US 11,868,725 B2
	Server, client device, and operation methods thereof for training natural language understanding model
Hejung Yang, Suwon-si (KR); Kwangyoun Kim, Suwon-si (KR); and Sungsoo Kim, Suwon-si (KR)
Assigned to SAMSUNG ELECTRONICS CO., LTD., Suwon-si (KR)
Filed by SAMSUNG ELECTRONICS CO., LTD., Suwon-si (KR)
Filed on Jan. 4, 2021, as Appl. No. 17/140,619.
Claims priority of provisional application 62/956,500, filed on Jan. 2, 2020.
Claims priority of application No. 10-2020-0019989 (KR), filed on Feb. 18, 2020.
Prior Publication US 2021/0209304 A1, Jul. 8, 2021
Int. Cl. G10L 15/187 (2013.01); G06F 40/295 (2020.01); G10L 13/00 (2006.01)
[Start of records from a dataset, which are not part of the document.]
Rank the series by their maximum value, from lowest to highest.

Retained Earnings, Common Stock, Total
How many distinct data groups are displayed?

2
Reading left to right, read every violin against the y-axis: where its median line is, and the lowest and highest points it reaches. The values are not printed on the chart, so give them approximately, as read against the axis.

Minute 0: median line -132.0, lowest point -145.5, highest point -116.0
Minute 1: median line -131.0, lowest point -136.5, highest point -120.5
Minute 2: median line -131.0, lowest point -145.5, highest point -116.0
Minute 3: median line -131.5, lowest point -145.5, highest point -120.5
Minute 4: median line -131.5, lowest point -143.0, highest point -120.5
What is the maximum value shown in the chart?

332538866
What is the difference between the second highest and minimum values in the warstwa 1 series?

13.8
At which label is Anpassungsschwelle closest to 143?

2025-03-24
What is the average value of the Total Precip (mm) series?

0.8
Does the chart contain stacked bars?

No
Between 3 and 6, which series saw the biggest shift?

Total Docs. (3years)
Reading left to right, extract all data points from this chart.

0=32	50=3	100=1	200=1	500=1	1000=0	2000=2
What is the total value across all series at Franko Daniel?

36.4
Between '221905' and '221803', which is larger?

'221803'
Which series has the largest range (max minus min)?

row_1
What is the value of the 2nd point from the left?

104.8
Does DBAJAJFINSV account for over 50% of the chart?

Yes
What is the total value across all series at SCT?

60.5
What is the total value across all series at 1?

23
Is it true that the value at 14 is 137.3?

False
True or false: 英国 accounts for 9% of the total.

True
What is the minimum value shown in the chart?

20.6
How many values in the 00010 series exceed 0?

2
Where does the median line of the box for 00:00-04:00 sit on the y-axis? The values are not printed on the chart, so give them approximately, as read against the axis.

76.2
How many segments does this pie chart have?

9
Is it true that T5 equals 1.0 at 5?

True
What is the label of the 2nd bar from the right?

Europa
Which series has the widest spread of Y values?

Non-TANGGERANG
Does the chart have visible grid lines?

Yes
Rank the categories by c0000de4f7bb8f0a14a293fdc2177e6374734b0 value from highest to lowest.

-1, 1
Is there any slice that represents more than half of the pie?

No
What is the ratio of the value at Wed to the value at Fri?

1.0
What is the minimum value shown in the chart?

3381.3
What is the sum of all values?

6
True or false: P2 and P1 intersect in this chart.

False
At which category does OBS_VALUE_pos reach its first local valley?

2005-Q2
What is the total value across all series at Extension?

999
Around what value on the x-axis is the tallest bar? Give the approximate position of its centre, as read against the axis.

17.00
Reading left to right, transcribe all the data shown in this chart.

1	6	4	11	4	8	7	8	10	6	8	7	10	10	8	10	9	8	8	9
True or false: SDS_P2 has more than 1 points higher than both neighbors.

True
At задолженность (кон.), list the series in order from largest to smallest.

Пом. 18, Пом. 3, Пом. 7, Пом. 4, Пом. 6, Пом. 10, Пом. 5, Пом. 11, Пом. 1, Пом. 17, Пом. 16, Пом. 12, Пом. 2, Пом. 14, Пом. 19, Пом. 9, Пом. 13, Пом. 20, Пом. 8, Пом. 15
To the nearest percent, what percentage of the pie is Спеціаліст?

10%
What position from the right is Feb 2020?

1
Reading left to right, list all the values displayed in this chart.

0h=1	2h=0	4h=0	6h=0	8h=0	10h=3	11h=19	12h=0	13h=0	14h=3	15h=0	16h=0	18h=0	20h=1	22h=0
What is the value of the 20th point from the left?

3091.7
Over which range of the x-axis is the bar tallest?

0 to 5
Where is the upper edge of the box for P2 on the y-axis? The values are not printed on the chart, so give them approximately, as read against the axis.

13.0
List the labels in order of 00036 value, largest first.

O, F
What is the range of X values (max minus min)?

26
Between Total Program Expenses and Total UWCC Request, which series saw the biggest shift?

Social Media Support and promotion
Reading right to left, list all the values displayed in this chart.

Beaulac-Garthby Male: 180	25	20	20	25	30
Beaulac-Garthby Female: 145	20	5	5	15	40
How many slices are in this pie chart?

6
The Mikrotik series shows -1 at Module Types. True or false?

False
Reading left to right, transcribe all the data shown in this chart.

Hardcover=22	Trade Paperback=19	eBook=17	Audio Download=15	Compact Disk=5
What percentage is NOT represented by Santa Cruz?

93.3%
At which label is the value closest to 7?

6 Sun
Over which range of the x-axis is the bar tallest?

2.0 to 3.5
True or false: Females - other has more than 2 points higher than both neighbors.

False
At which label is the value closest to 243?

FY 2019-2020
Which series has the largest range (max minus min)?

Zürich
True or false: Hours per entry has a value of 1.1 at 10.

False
CPC G06F 40/295 (2020.01) [G10L 13/00 (2013.01); G10L 15/187 (2013.01)]

15 Claims

1. A method, performed by a server, of training a language model by using a text, the method comprising:

receiving, from a client device, an input text input by a user;

identifying a replacement target text to be replaced from among one or more words included in the input text;

generating a replacement text that is predicted to be uttered for the identified replacement target text by the user and has a phonetic similarity with the identified replacement target text;

generating one or more training text candidates by replacing, within the input text, the replacement target text with the generated replacement text; and

training a natural language understanding (NLU) model by using the input text and the one or more training text candidates as training data

wherein the generating of the replacement text comprises:

converting the replacement target text into a custom wave signal by using a personalized text-to-speech (TTS) model, wherein the personalized TTS model is an artificial intelligence model trained to generate a wave signal from a text by reflecting personalized characteristics including at least one of age, gender, region, dialect, intonation, and pronunciation of the user;

outputting the custom wave signal; and

generating the replacement text by converting the custom wave signal into an output text using an automatic speech recognition (ASR) model.